» **ACTIVITY LIST**
A – Answer these questions about the tutorial excerpt, labeling each answer (i), (ii), or (iii):
(i) Which entry do you click in the list of Boundary Types?
(ii) What will the new Surface ID be after you click Create on the Surface tab?
(iii) What color are the vectors by default when the Geometric radio button is selected?
B – Reproduce the tutorial excerpt word for word from "5. Click the" up to and including "color is black.".
C – In the tutorial excerpt, condense the step that begins "Add a legend to the view." into a short bulleted list and keep its main actions.

Display Contours of Fluid Temperature on the Symmetry Plane

In the next steps you will create a boundary surface to display contours of fluid temperature on the symmetry plane.

  1. Click to open the Boundary Surface dialog.
    Note: The dialog may already be open. This step will put the focus on the dialog.
  2. Disable the Show Mesh option.
  3. Set temperature as the scalar property to display.
    1. Click Select in the Scalar Function control group to open the Function Selection dialog.
    2. Select temperature from the list.
    3. Click Calculate.
  4. Set the symmetry plane as the location for display of the contours.
    1. Click OSF: Symmetry in the list of Boundary Types.
    2. Click OK.


    Figure 51.
  5. Add a legend to the view.
    1. Click the Legend tab in the Boundary Surface dialog.
    2. Enable the Show Legend option.
    3. Enable the Frame option.
    4. Click the white color swatch next to Geometric in the Color group and set the color for the legend values to black.
    5. Click the white color swatch next to the Title field and set the color for the title to black.
    6. Move the legend by Shift+left-clicking and dragging the legend to the left.


    Figure 52.

Add Velocity Vectors to the View

In the next steps you will create a new boundary surface and display velocity vectors on that surface.

  1. Click Create on the Surface tab of the Boundary Surface dialog.
    The new Surface ID will be 2.
  2. Click the Geometric radio button in the Coloring group.
    This sets the color of the vectors to a constant color. By default, the color is black.
  3. Set vector options.
    1. Click the Vectors radio button.
    2. Click Options next to Vectors to open the Vector Options dialog.

» **SUPPLIED MATERIAL**
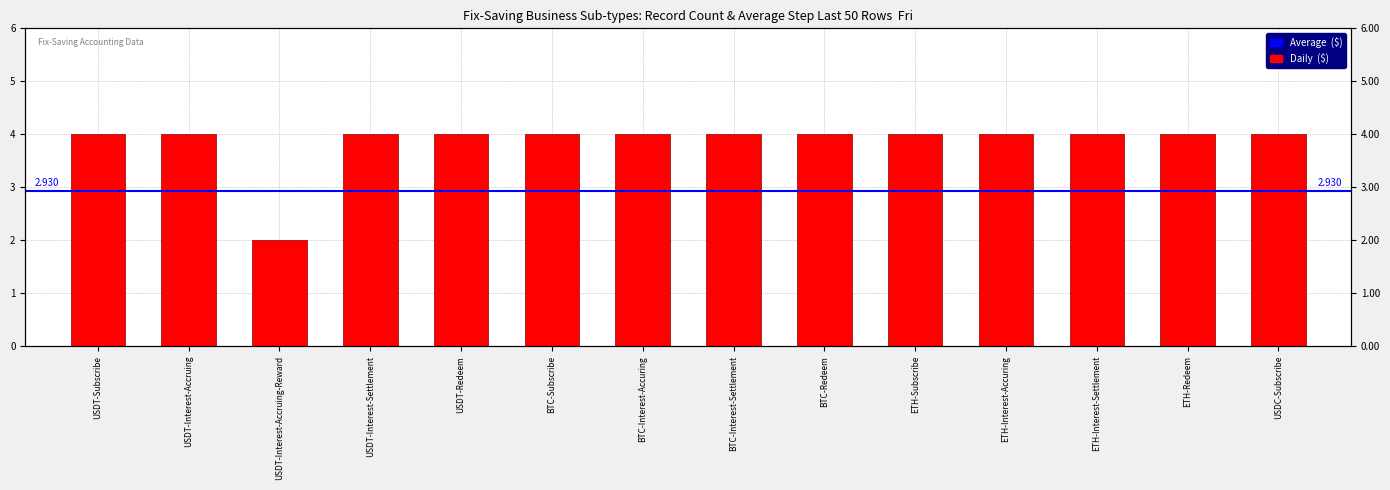

List the labels in order of value, smallest first.

USDT-Interest-Accruing-Reward, USDT-Subscribe, USDT-Interest-Accruing, USDT-Interest-Settlement, USDT-Redeem, BTC-Subscribe, BTC-Interest-Accuring, BTC-Interest-Settlement, BTC-Redeem, ETH-Subscribe, ETH-Interest-Accuring, ETH-Interest-Settlement, ETH-Redeem, USDC-Subscribe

» **SOLUTIONS IN ORDER**
A –
(i) OSF: Symmetry
(ii) 2
(iii) Black

B –
5. Click the white color swatch next to the Title field and set the color for the title to black.
    6. Move the legend by Shift+left-clicking and dragging the legend to the left.


    Figure 52.

Add Velocity Vectors to the View

In the next steps you will create a new boundary surface and display velocity vectors on that surface.

  1. Click Create on the Surface tab of the Boundary Surface dialog.
    The new Surface ID will be 2.
  2. Click the Geometric radio button in the Coloring group.
    This sets the color of the vectors to a constant color. By default, the color is black.

C –
- Open the Legend tab in the Boundary Surface dialog.
- Enable Show Legend and Frame.
- Change the legend values color (swatch next to Geometric) and the title color from white to black.
- Shift+left-click and drag the legend to the left.